*TESTO FORNITO*.
━━━━━━
Da quasi più di un anno, don Salvatore Bucolo, direttore dell’Ufficio diocesano di Pastorale familiare, che ci aveva tenuto nel novembre 2020 gli esercizi spirituali, avendo trattato il tema della femminilità nella vita consacrata e volendo pubblicarne il testo, ha pensato di arricchirlo con la testimonianza, in appendice, di alcune consacrate della diocesi, compresa una di noi. È stata invitata anche una giovane sposa e mamma di famiglia perché, con questo lavoro compartecipato a più voci e ormai prossimo alla pubblicazione presso le Edizioni Porziuncola, si intende offrire alle famiglie, ai giovani, ai sacerdoti e alle comunità religiose, uno strumento per approfondire la conoscenza della vita consacrata femminile nella sua complementarietà con le altre vocazioni nella Chiesa, a partire dalla comune identità di battezzati.
Dal 19 ottobre scorso, ha inoltre preso il via un percorso di catechesi, dal titolo Donna quanto sei bella!, articolato in otto incontri mensili in luoghi diversi, sia di presenza che in diretta live; in ognuno di essi si alterna una delle catechesi di don Bucolo con la relativa testimonianza.
Ecco perché, quando è stato richiesto dalla redazione di Testimoni un articolo per la Pasqua con libertà di scelta del soggetto, immediata è venuta l’ispirazione di una rilettura di questo grande Evento in chiave femminile! Ovviamente non vuole essere una lettura estromissiva e penalizzante nei confronti degli uomini, soltanto una visualizzazione che punta i riflettori sulle donne.
Stavano presso la croce...
E partiamo proprio citando una di queste catechesi: «Leggiamo in Gv 19,25Stavano presso la croce di Gesù sua madre, la sorella di sua madre, Maria madre di Clèopa e Maria di Màgdala” […]. È indicativo anche il fatto che il Vangelo identifichi ad una ad una le donne. La prima è la madre, che sappiamo che si chiama Maria. La seconda, di cui non è detto il nome, è la sorella della madre. Le altre due sono chiamate per nome, ed entrambe sono chiamate Maria.
Non possiamo non fare caso al fatto che nell’identificazione di queste quattro donne, centrali sono le parole “madre” e “Maria”. Entrambe le identificazioni si riferiscono a Maria Sua madre. Che significa? Le quattro donne sono identificate per il loro essere di madre e per il loro nome di Maria, a significare che la donna, qualunque donna (sono quattro infatti), per essere se stessa, deve guardare a Maria, madre di Gesù, che è il volto proprio dell’essere donna. […] Qui si compie il culmine della rivelazione del volto femminile, pensato da sempre sin dalla creazione del mondo.
━━━━━━
*ELENCO ESTRATTO*.
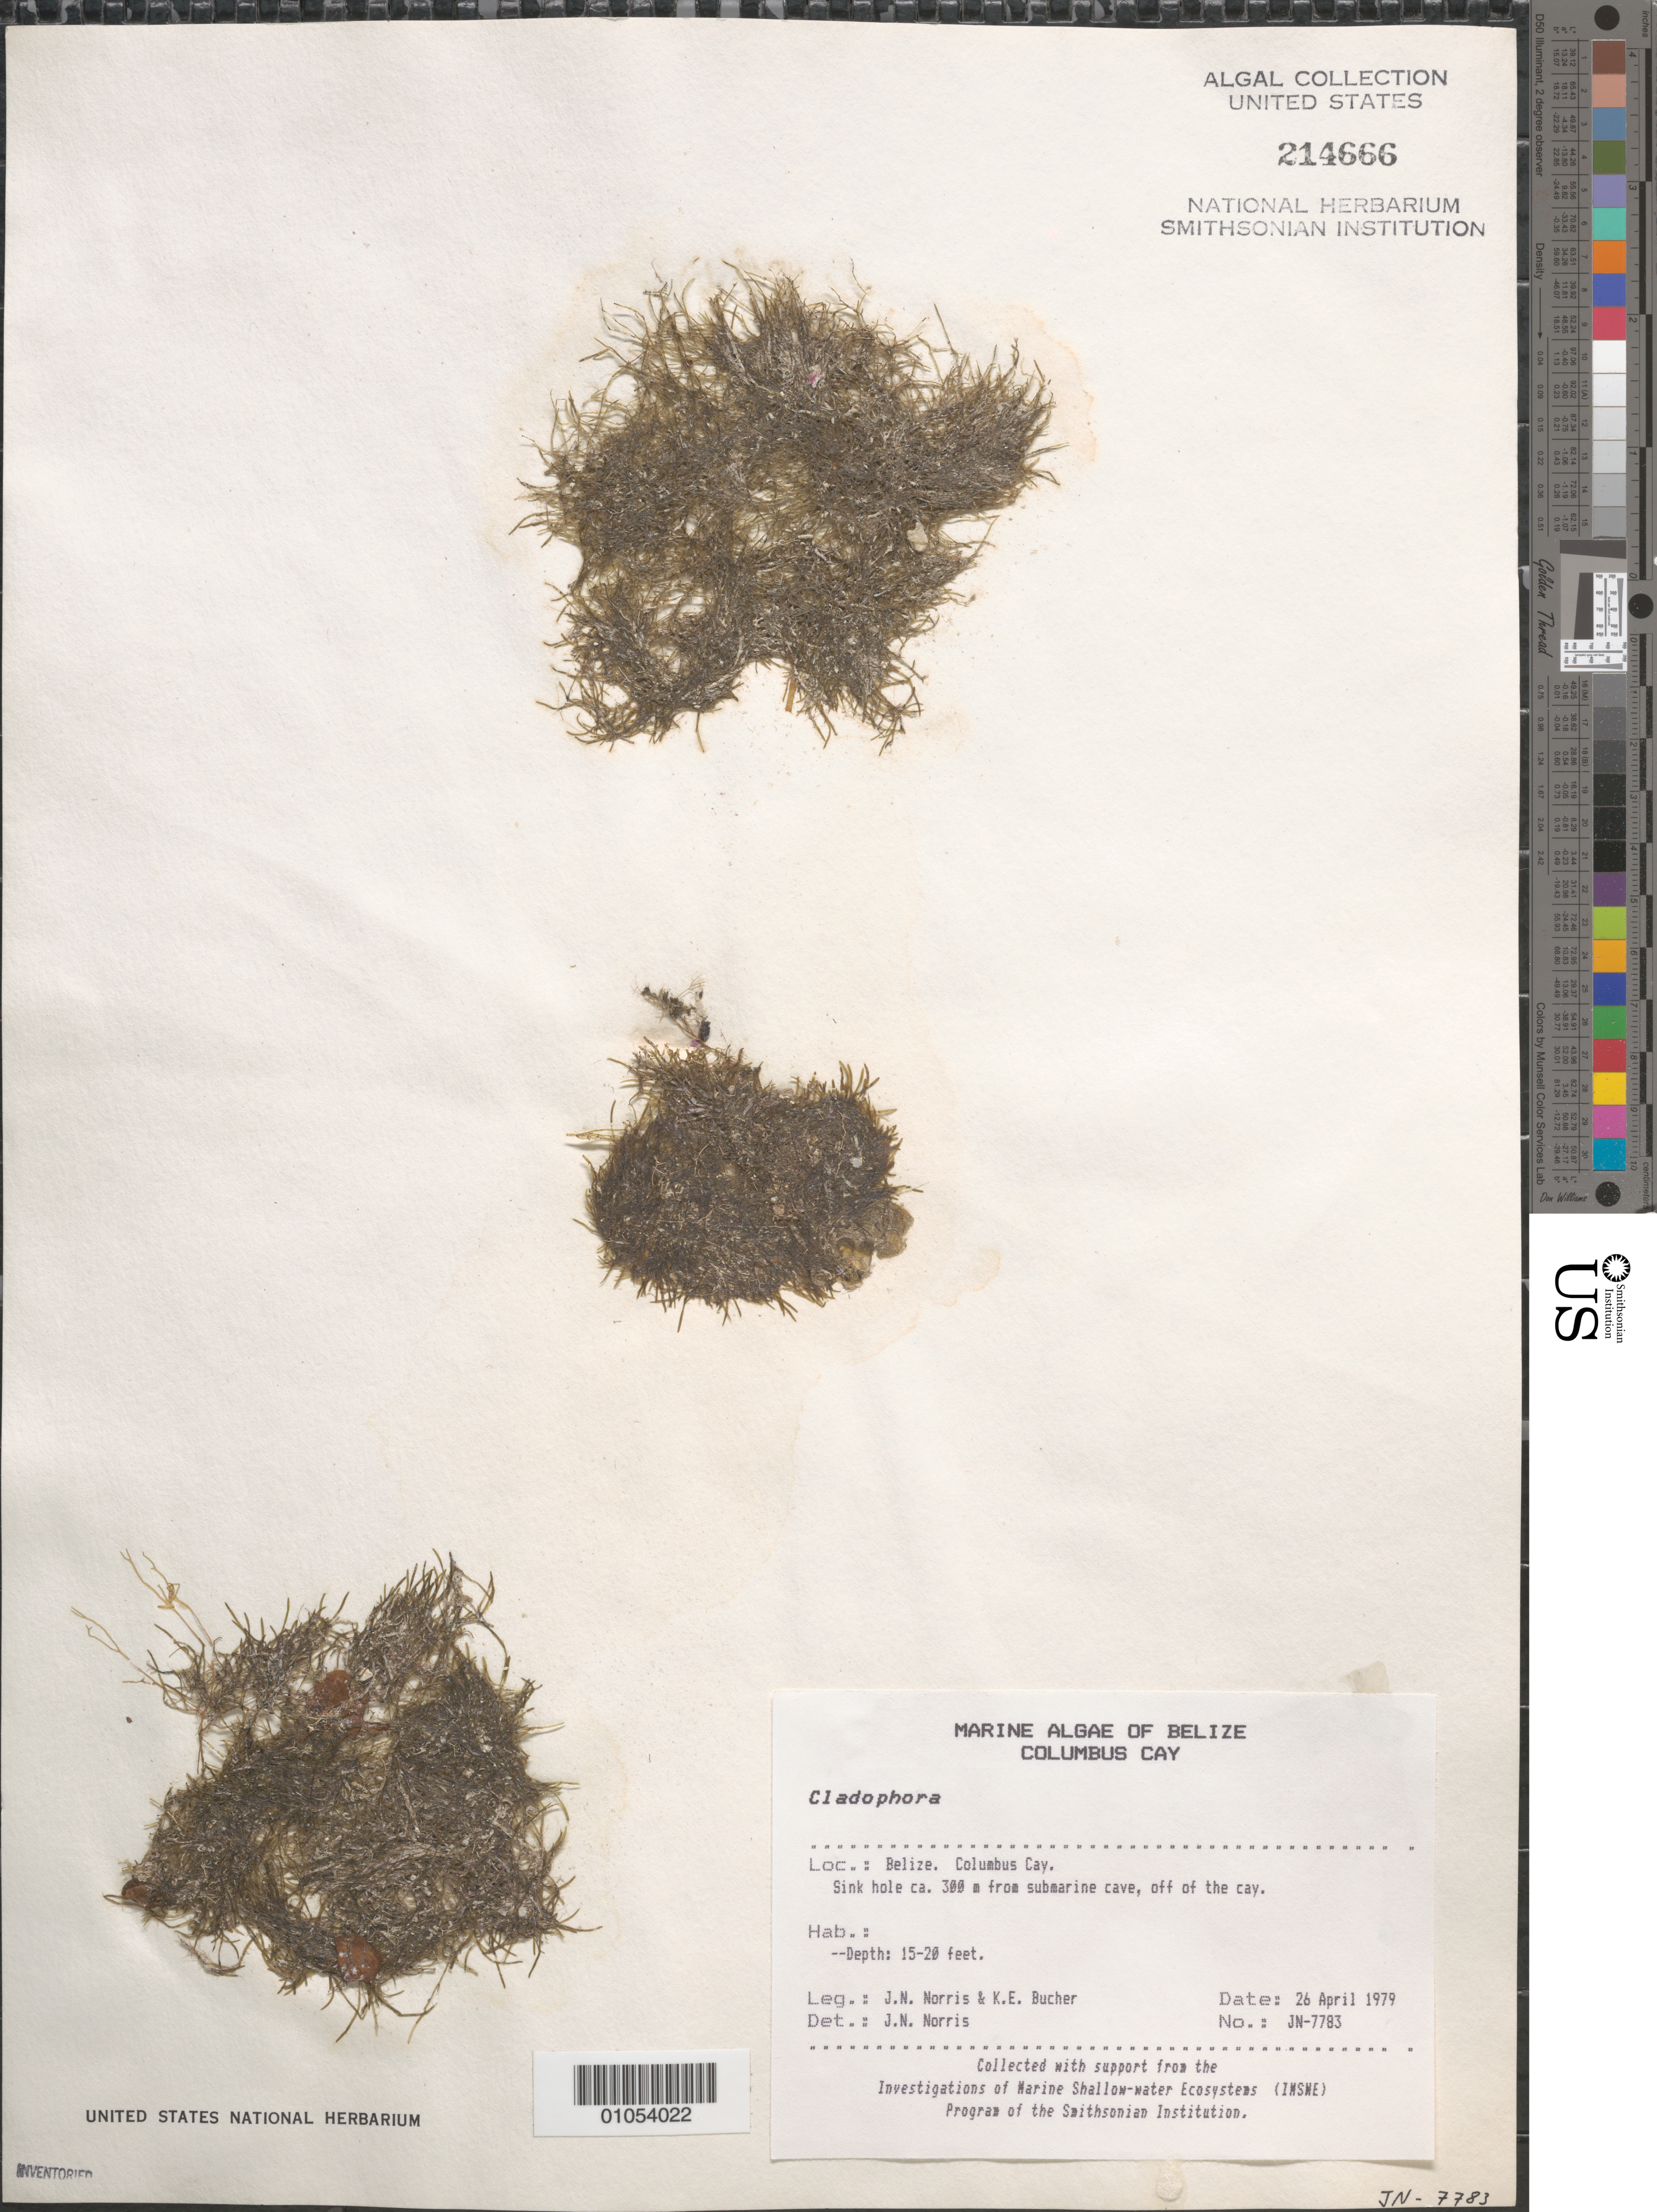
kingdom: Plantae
━━━━━━
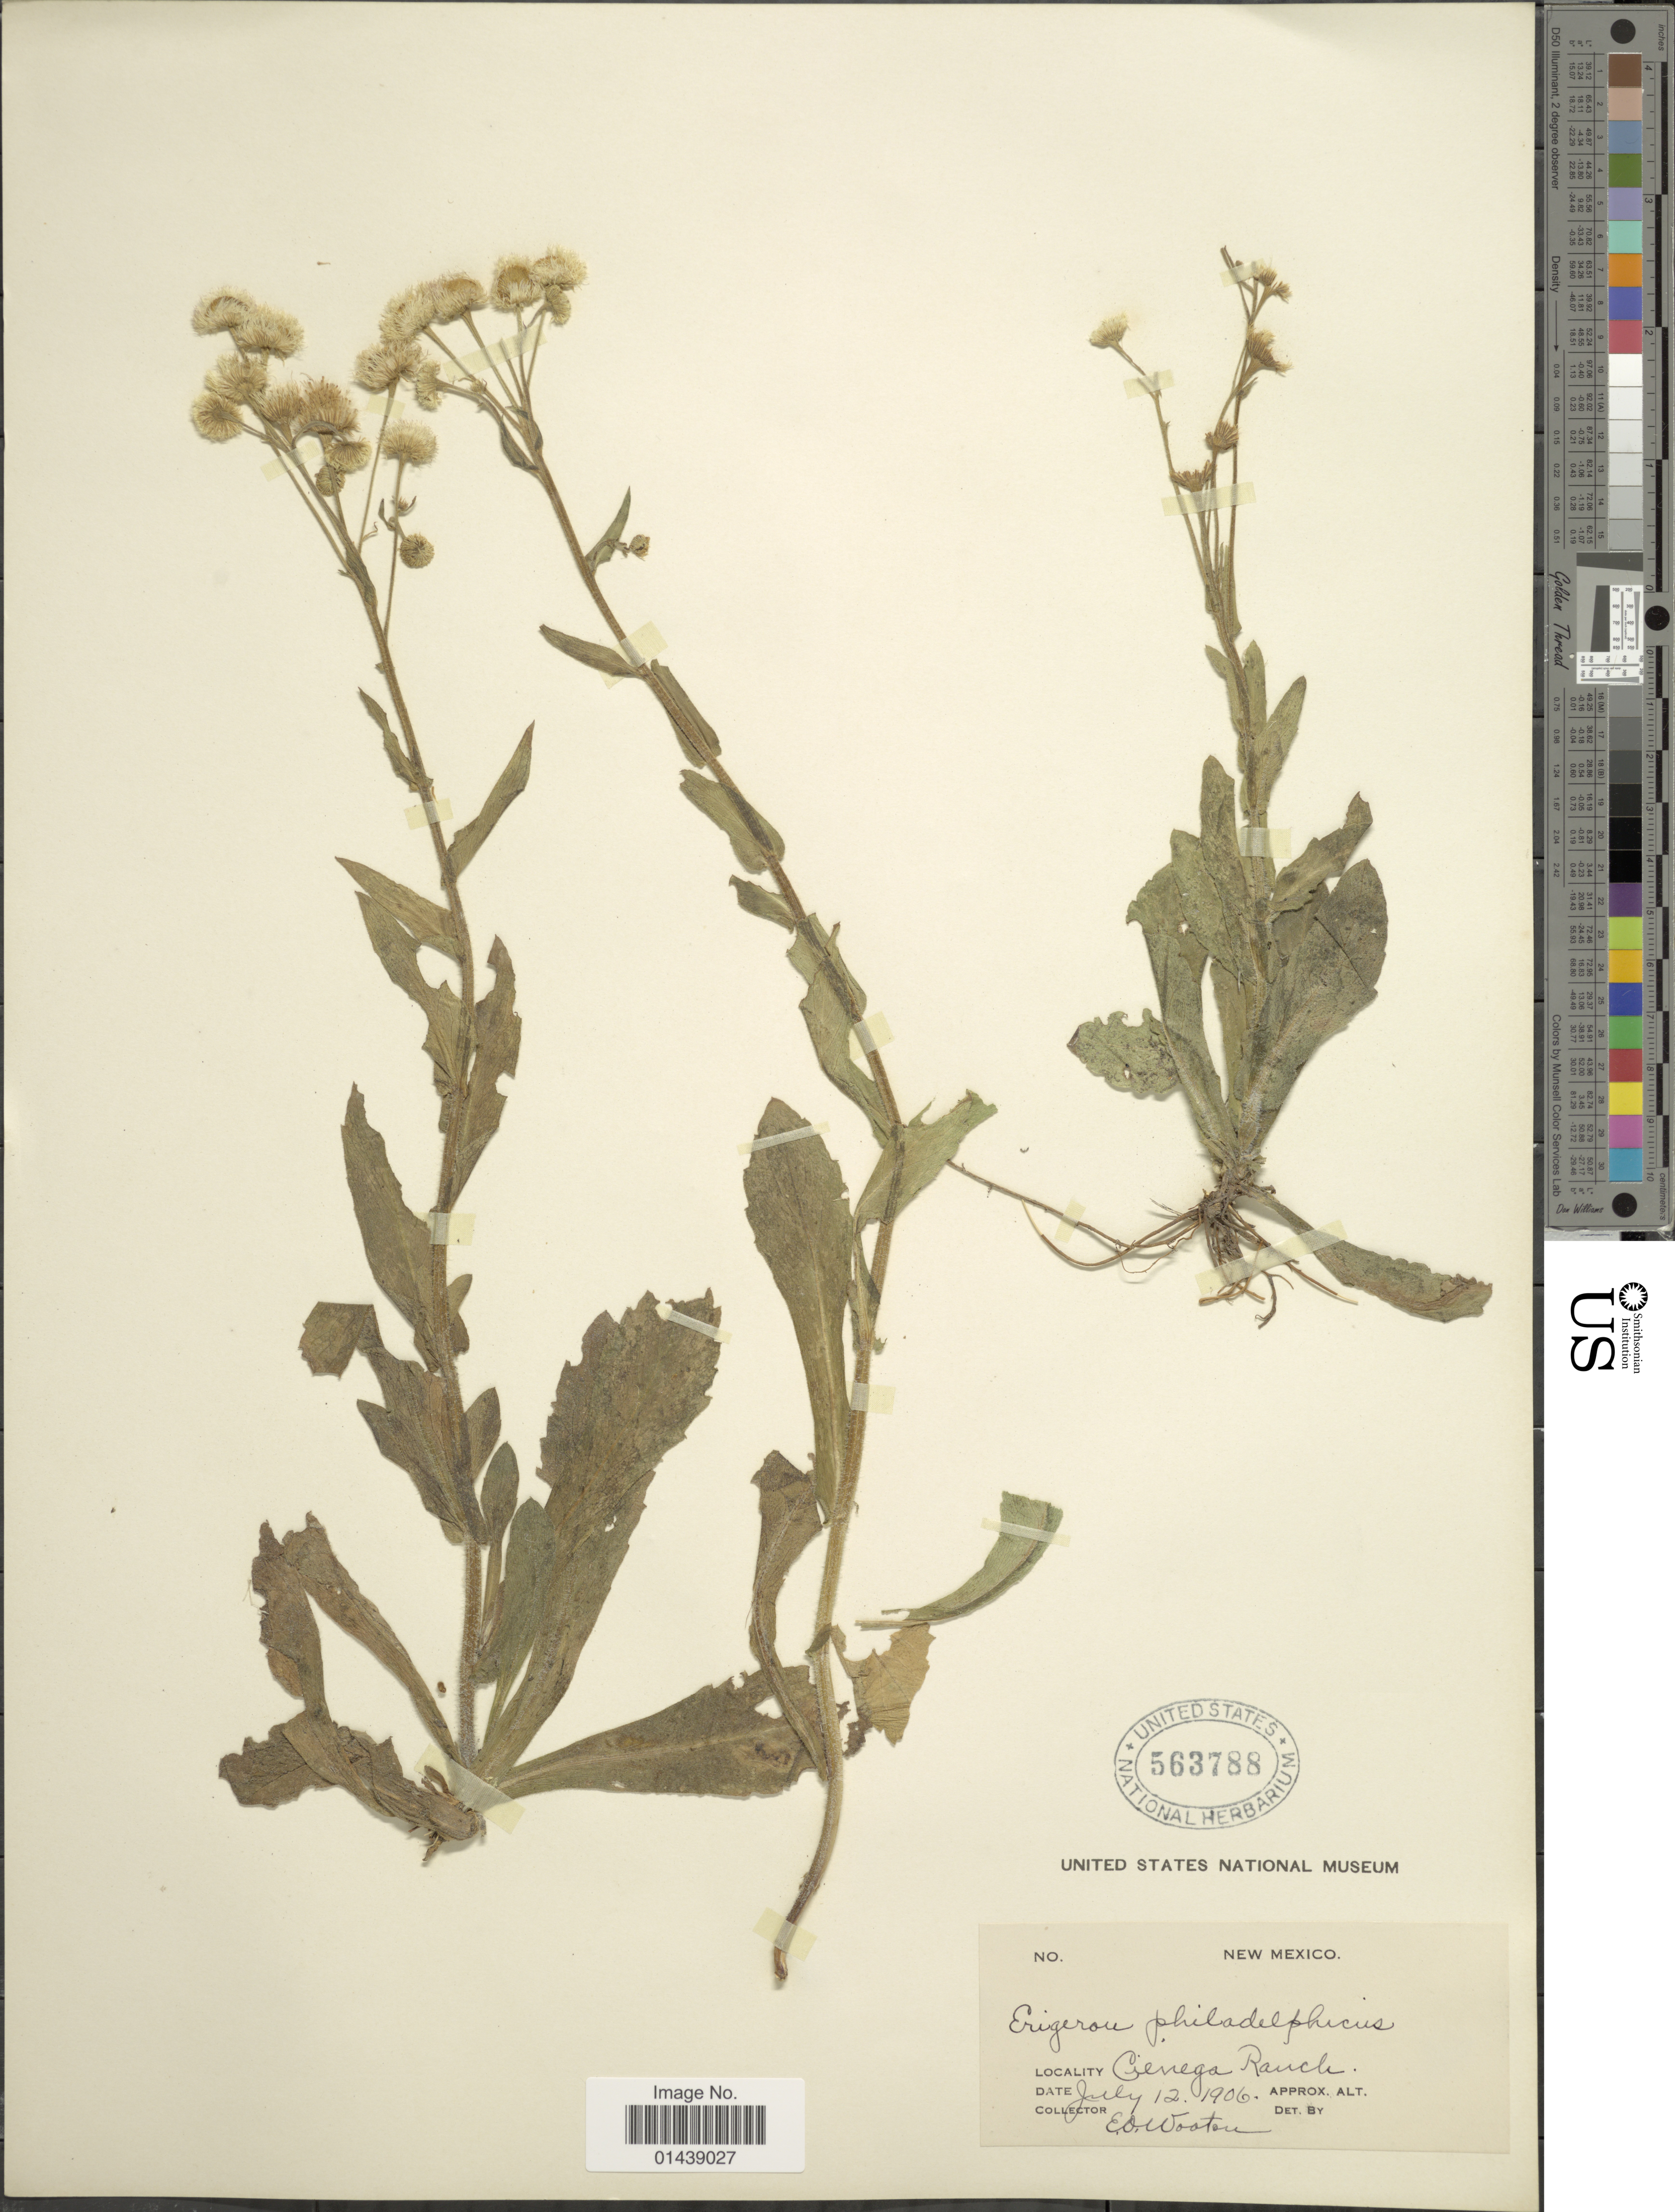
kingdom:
━━━━━━
*DESCRIZIONE DEL COMPITO*.
Rispondi in base al testo fornito:
(a) Presso quale casa editrice è prossima la pubblicazione del lavoro a più voci?
(b) In quanti incontri mensili si articola il percorso di catechesi "Donna quanto sei bella!"?
(c) Delle quattro donne presso la croce, quale viene indicata senza nome?

*SOLUZIONE*.
(a) Edizioni Porziuncola.
(b) Otto.
(c) La sorella della madre di Gesù.